When making a private sector offer, the local authority had to inform the applicant of the special rules if the applicant reapplies within two years from accepting the offer.[14] These rules apply where an applicant accepted a private rented sector offer before 1 May 2026.[15]
The first rule is that where a reapplication is made due to a valid section 21 notice, the authority must treat the applicant as:[16]
threatened with homelessness from the date the notice was issued
homeless from the date the notice expires
The second rule is that the applicant is owed the main housing duty again if the authority is satisfied they are:[17]
homeless
eligible for assistance
not intentionally homeless
The main duty applies even if the applicant does not have a priority need when they reapply.
For the special rules to apply, the reapplication must be made by the original applicant and not another member of their household.
The reapplication provisions do not apply where the main duty ended in a restricted case.[18]
Applying to multiple local authorities
The Housing Act 1996 does not limit the number of applications that can be made and applicants can apply to more than one local authority at the same time.[19]
A local authority may ask the applicant at the initial interview if they have applied to another authority (or authorities). If so, one authority may contact the other authority to agree which will take the responsibility for carrying out inquiries.[20]
If the authority carrying out inquiries reaches an unfavourable decision, the applicant may then ask the other authority to make its own inquiries.
Each authority must make its own, independent inquiries in response to all applications. For example, a local authority must still make inquiries into any duty it owes, even where another local authority has failed to make inquiries or accept a duty.

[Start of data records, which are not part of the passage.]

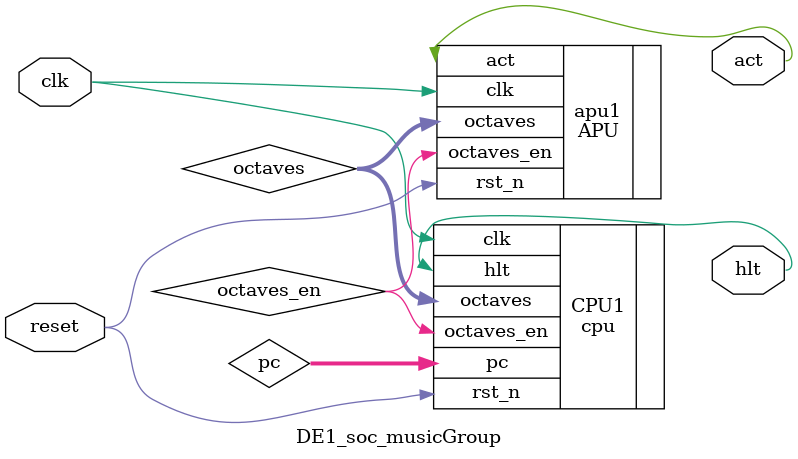
<source format=v>
module DE1_soc_musicGroup(clk, reset, act, hlt);
  input clk, reset;
  
  wire[15:0] pc;
  output hlt;
  output act;
  wire[6:0] octaves;
  wire octaves_en;

  APU apu1(.clk(clk), .rst_n(reset), .octaves(octaves), .octaves_en(octaves_en), .act(act));
  cpu CPU1(.clk(clk), .rst_n(reset), .octaves(octaves), .octaves_en(octaves_en), .pc(pc), .hlt(hlt));
  





endmodule

</source>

The second authority may take the original authority's decision into consideration but cannot simply rubber-stamp it.[21]
Withdrawn applications
A local authority should have a process to deal with applicants who want to withdraw an application, or where an applicant has not communicated with the authority.
The Homelessness Code of Guidance acknowledges that someone might not withdraw their application explicitly but might fall out of contact with the authority.

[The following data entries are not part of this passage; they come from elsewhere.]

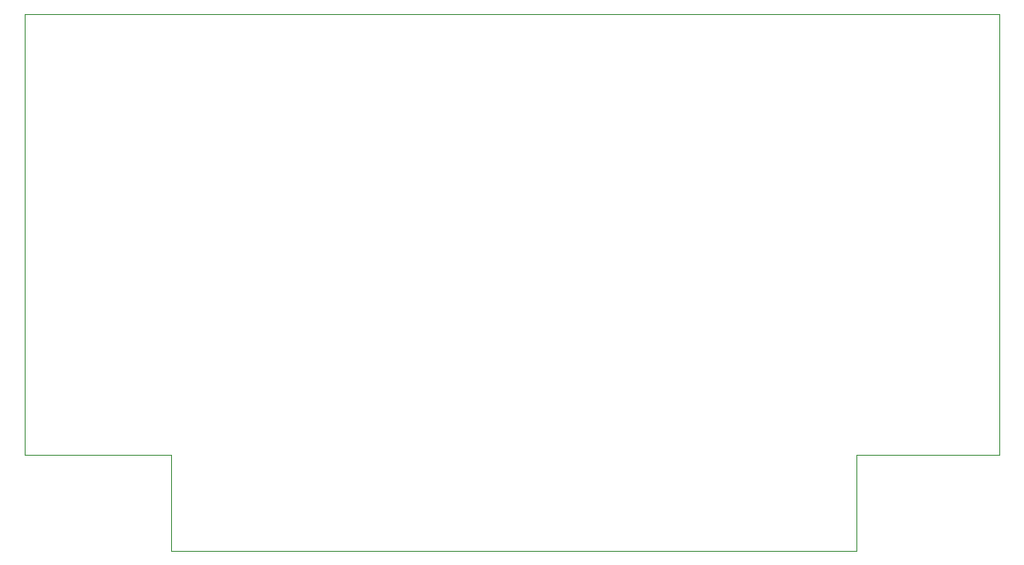
<source format=gm1>
G04 #@! TF.GenerationSoftware,KiCad,Pcbnew,8.0.2*
G04 #@! TF.CreationDate,2024-05-08T12:07:27-04:00*
G04 #@! TF.ProjectId,SMS-to-GG,534d532d-746f-42d4-9747-2e6b69636164,4*
G04 #@! TF.SameCoordinates,Original*
G04 #@! TF.FileFunction,Profile,NP*
%FSLAX46Y46*%
G04 Gerber Fmt 4.6, Leading zero omitted, Abs format (unit mm)*
G04 Created by KiCad (PCBNEW 8.0.2) date 2024-05-08 12:07:27*
%MOMM*%
%LPD*%
G01*
G04 APERTURE LIST*
G04 #@! TA.AperFunction,Profile*
%ADD10C,0.100000*%
G04 #@! TD*
G04 APERTURE END LIST*
D10*
X117904000Y-129543000D02*
X117904000Y-138814000D01*
X197406000Y-87220000D02*
X103860000Y-87220000D01*
X117904000Y-138814000D02*
X183690000Y-138814000D01*
X197406000Y-129543000D02*
X197406000Y-87220000D01*
X183690000Y-129543000D02*
X197406000Y-129543000D01*
X103860000Y-87220000D02*
X103860000Y-129543000D01*
X183690000Y-138814000D02*
X183690000Y-129543000D01*
X103860000Y-129543000D02*
X117904000Y-129543000D01*
M02*

</source>
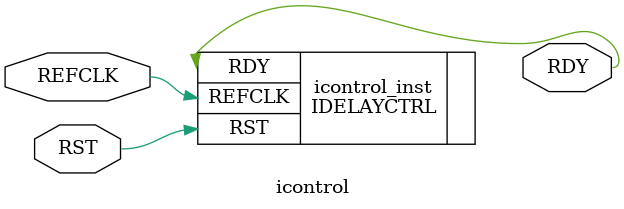
<source format=v>
`timescale 1ps/1ps

module icontrol (
    input           RST,
    input           REFCLK,
    output          RDY
);

IDELAYCTRL icontrol_inst (              			// Instantiate input delay control block
	.REFCLK			(REFCLK),
	.RST			(RST),
	.RDY			(RDY));

endmodule

</source>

Local authorities should try to make contact with anyone who has ceased contact to ensure that they actually wish to withdraw their application. They should use varied communication channels in case an applicant has, for example, lost their phone.[22]

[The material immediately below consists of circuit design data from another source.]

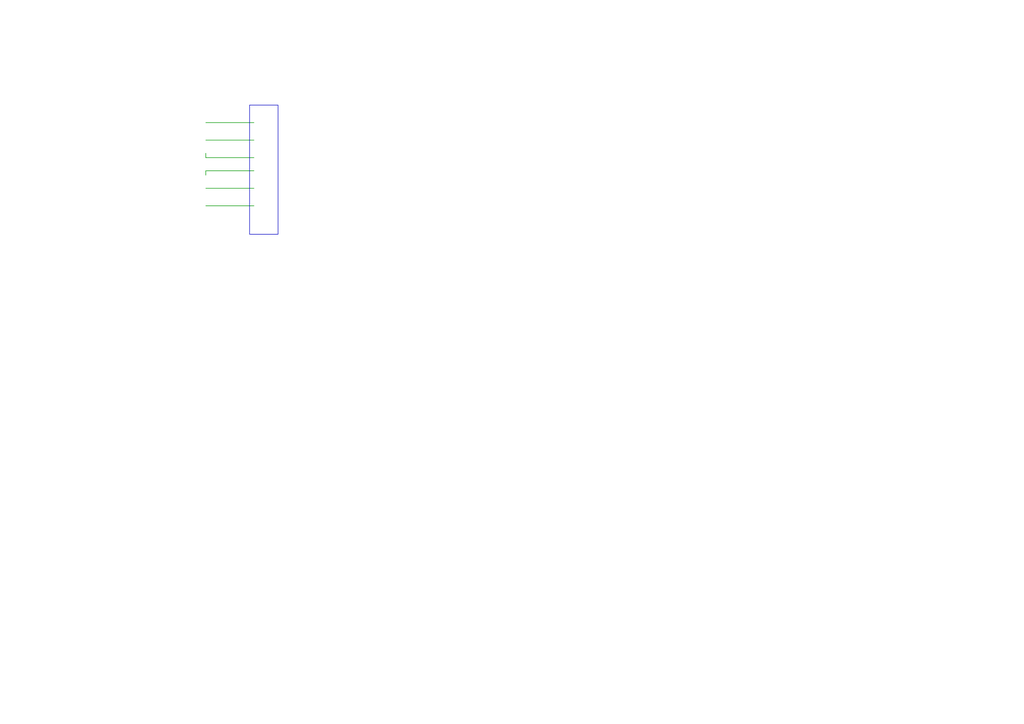
<source format=kicad_sch>
(kicad_sch
	(version 20231120)
	(generator "eeschema")
	(generator_version "8.0")
	(uuid "7ce5a3bb-5ce0-47fa-af4c-e5fe43a2a4c1")
	(paper "A4")
	(title_block
		(title "DEBUG (JTAG/SWD)")
		(date "2024-12-12")
	)
	(lib_symbols)
	(wire
		(pts
			(xy 59.69 49.53) (xy 59.69 50.8)
		)
		(stroke
			(width 0)
			(type default)
		)
		(uuid "4b3dd935-e8be-4e69-b568-bc73d895b23d")
	)
	(wire
		(pts
			(xy 59.69 59.69) (xy 73.66 59.69)
		)
		(stroke
			(width 0)
			(type default)
		)
		(uuid "5b7fd41c-89dc-4292-8d7c-7b3d6b6b3bbb")
	)
	(wire
		(pts
			(xy 59.69 40.64) (xy 73.66 40.64)
		)
		(stroke
			(width 0)
			(type default)
		)
		(uuid "70c0aece-3524-4eb7-9119-980c9fe356bd")
	)
	(wire
		(pts
			(xy 59.69 44.45) (xy 59.69 45.72)
		)
		(stroke
			(width 0)
			(type default)
		)
		(uuid "8af7ce0f-84a7-4717-823e-f8b914f2e08f")
	)
	(wire
		(pts
			(xy 73.66 45.72) (xy 59.69 45.72)
		)
		(stroke
			(width 0)
			(type default)
		)
		(uuid "8d2dfd61-6786-4f26-ba2c-d670bccb200d")
	)
	(wire
		(pts
			(xy 73.66 49.53) (xy 59.69 49.53)
		)
		(stroke
			(width 0)
			(type default)
		)
		(uuid "a3da2e12-c697-4ee0-8372-f1ce92a796b8")
	)
	(wire
		(pts
			(xy 59.69 54.61) (xy 73.66 54.61)
		)
		(stroke
			(width 0)
			(type default)
		)
		(uuid "a782c472-889a-4db3-a77a-aa1a0709ead8")
	)
	(wire
		(pts
			(xy 59.69 35.56) (xy 73.66 35.56)
		)
		(stroke
			(width 0)
			(type default)
		)
		(uuid "fc7118bd-075d-4382-98c5-8534b93db6af")
	)
	(rectangle
		(start 72.39 30.48)
		(end 80.645 67.945)
		(stroke
			(width 0)
			(type default)
		)
		(fill
			(type none)
		)
		(uuid 48c2d382-dac3-4be8-9f32-7f78a782ffdb)
	)
	(sheet_instances
		(path "/"
			(page "1")
		)
	)
)

</source>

The Code suggests it would be reasonable to consider an application closed where the applicant has not responded to any form of contact for 56 days or longer.[23] Any further approach from the applicant after this time may need to be considered as a fresh application.
Where an applicant renews contact within 56 days the housing authority will need to consider any change of circumstances that might affect the application.
If an applicant dies before a decision is made, the authority may treat another member of the deceased's household as the applicant, if that person consents.[24]
Applications made before 3 April 2018
The current Homelessness Code of Guidance was introduced on 3 April 2018 and the references here are to this Code. For applications made before this date, the recommendations of the 2006 Code of Guidance should apply.